Ryleigh Poole and her teammates came into Tuesday evening's "Tower of Power" competition extremely well prepared.
"We practiced our design a lot ahead of time," said the eighth-grader from the Waldorf School of Baltimore, a Baltimore City independent K-8 school. "Our strategy was to use hexagons as a base and build the tower up as quickly as possible."
Their approach worked. Poole and teammates Ashley Passmore, a sixth-grader, and Madeline Marsak, a seventh-grader, took home the top prize in this year's competition, held in Johns Hopkins University's Glass Pavilion as part of National Engineers Week.
Hosted by Theta Tau, a coed engineering fraternity, and sponsored this year by Bloomberg LP, the annual event challenges teams of Johns Hopkins undergraduates, graduate students, and alumni, as well as students representing several area middle schools, to engineer the tallest possible towers from boxes of uncooked spaghetti and bags of marshmallows.
Team Waldorf's tower measured 4 feet, 6.5 inches tall.
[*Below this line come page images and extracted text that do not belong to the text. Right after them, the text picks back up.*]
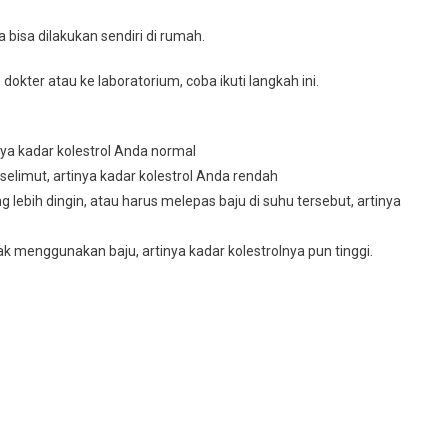
 bisa dilakukan sendiri di rumah.
e dokter atau ke laboratorium, coba ikuti langkah ini.
nya kadar kolestrol Anda normal
limut, artinya kadar kolestrol Anda rendah
 lebih dingin, atau harus melepas baju di suhu tersebut, artinya
dak menggunakan baju, artinya kadar kolestrolnya pun tinggi.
Poole, Passmore, and Marsak celebrated their victory by gleefully stomping on it.
The structure built by undergraduates Peiyong Zhang, Connie He, and Franco Estores measured 4 feet, 3-inches and earned them second place in the contest.
"Our approach was very stable up to a certain point, and then it wasn't," said Estores, a political science major. "We tried to buttress it, but we ran out of time."
Third place went to Isabel McFarland and Chelsea Shumate, both seventh-graders at Roland Park Country School, an all-girls independent K-12 school in North Baltimore.
"We entered because our science teacher loves this kind of thing where we work as teams together to accomplish a task," said McFarland. "We liked it, too!"
Members of the top three teams not only enjoyed a sense of triumph and a few moments of glory, but also received Chipotle and Amazon gift cards.